# Lab 5-1: Blackjack with Monte Carlo Methods

**IE 7295 Reinforcement Learning | Sutton & Barto Chapter 5**

---

## Background

Monte Carlo methods learn directly from episodes of experience without requiring a model of the environment's dynamics. This lab implements the **First-Visit Monte Carlo** algorithm on the classic Blackjack problem from Sutton & Barto (2018), Example 5.1.

### Learning Objectives
- Understand Monte Carlo prediction methods
- Implement First-Visit MC algorithm
- Learn from sampled episodes of experience
- Estimate action-value functions Q(s,a)
- Visualize value functions and policies

### Blackjack Rules
- **Goal:** Get sum close to 21 without exceeding
- **Actions:** Hit (draw card) or Stick (stop)
- **States:** (player_sum, dealer_card, usable_ace)
- **Rewards:** +1 (win), 0 (draw), -1 (lose)
- **Ace:** Can be 1 or 11 (usable if 11)

---
## Section 1: Environment Setup and Dependencies

Importing libraries and configuring the computational environment

In [None]:
# Cell 1: Import Libraries
import sys
import gymnasium as gym
import numpy as np
from collections import defaultdict
from mpl_toolkits.mplot3d import Axes3D
import matplotlib.pyplot as plt
from matplotlib import cm
import warnings
warnings.filterwarnings('ignore')

# Configure matplotlib
plt.rcParams['figure.dpi'] = 100
plt.rcParams['figure.figsize'] = (12, 8)
plt.rcParams['font.size'] = 10

print("Libraries imported successfully")
print(f"Gymnasium version: {gym.__version__}")

---
## Section 2: Creating the Blackjack Environment

Initializing the OpenAI Gymnasium Blackjack-v1 environment

In [None]:
# Cell 2: Initialize Blackjack Environment (v1)

# FIXED: Using v1 instead of v0
env = gym.make('Blackjack-v1')

print(f"Environment: Blackjack-v1")
print(f"Action space: {env.action_space}")
print(f"Number of actions: {env.action_space.n}")
print("Actions: 0 = Stick (stop), 1 = Hit (draw card)")

# Demonstrate environment
sample_state, _ = env.reset()
print(f"\nSample initial state: {sample_state}")
print(f"  Player sum: {sample_state[0]}")
print(f"  Dealer showing: {sample_state[1]}")
print(f"  Usable ace: {sample_state[2]}")

---
## Section 3: Monte Carlo ES Algorithm Overview

### Monte Carlo with Exploring Starts (MC ES)

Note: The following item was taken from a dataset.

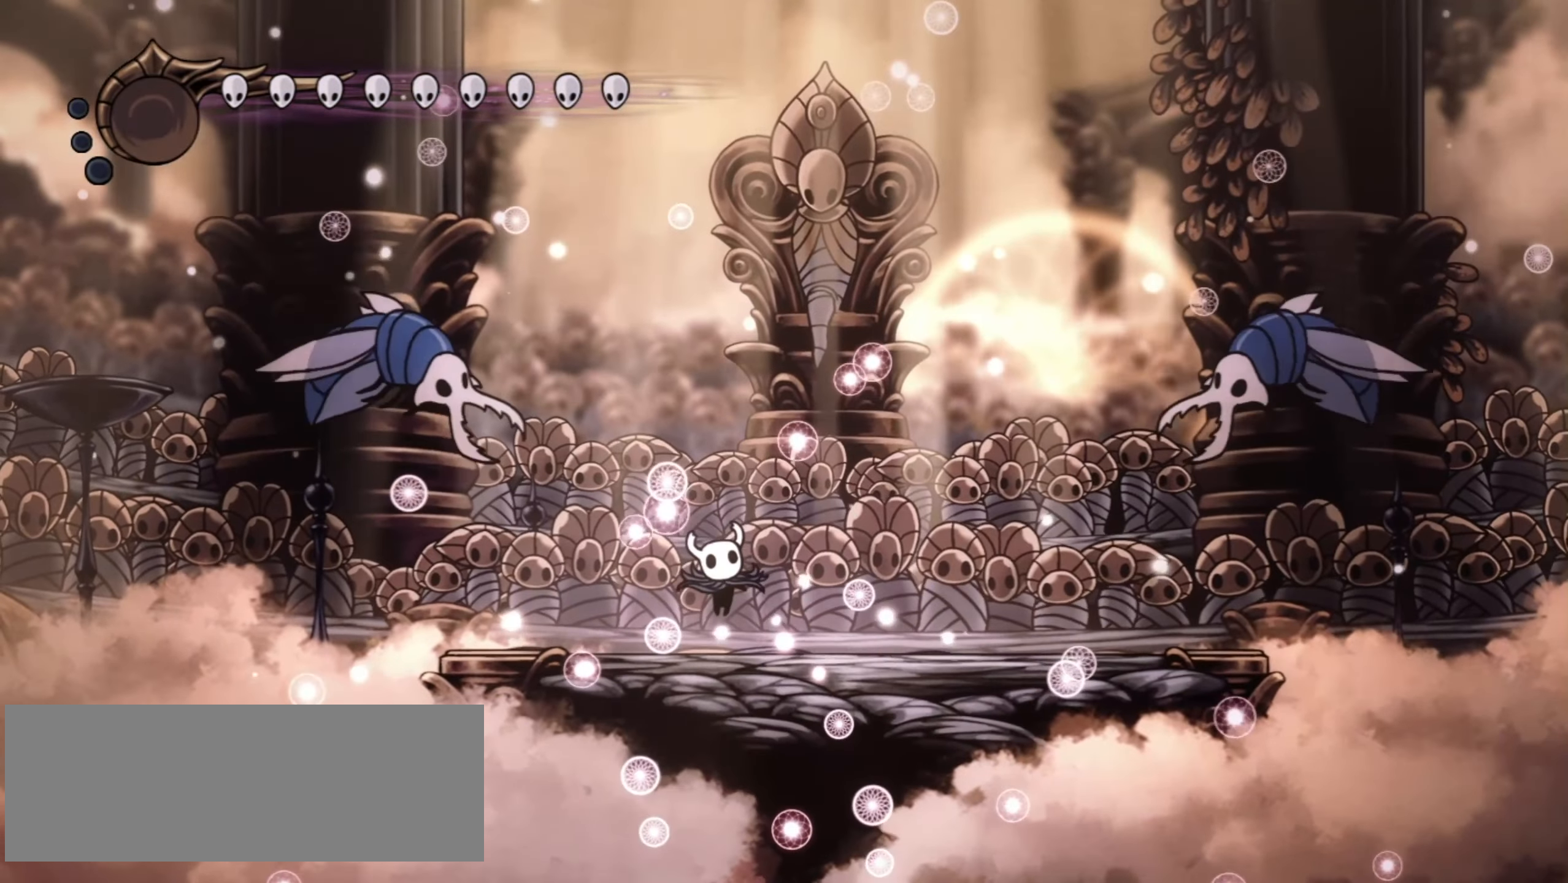
{"keys": [], "events": []}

Algorithm for finding optimal policy π ≈ π*

---

### Algorithm Overview

Monte Carlo ES uses **Exploring Starts** to ensure all state-action pairs are visited. Each episode begins with a **random** state-action pair, then follows the current policy. This guarantees exploration while still finding the optimal policy.

### Pseudocode

![Monte Carlo ES Pseudocode](https://github.com/mdehghani86/RL_labs/blob/master/Lab%2005/MCM_ES.jpg?raw=true)

*Figure: Monte Carlo ES Algorithm from Sutton & Barto*

---

### Key Steps

1. **Exploring Start:** Random (S₀, A₀) pair
2. **Generate Episode:** Follow current policy π
3. **Calculate Returns:** G for each (s,a)
4. **Update Q:** Average returns for each pair
5. **Policy Improvement:** π(s) ← argmax Q(s,a)

### Why Exploring Starts?

Without exploring starts, a deterministic policy might never visit certain state-action pairs, preventing us from learning their true values.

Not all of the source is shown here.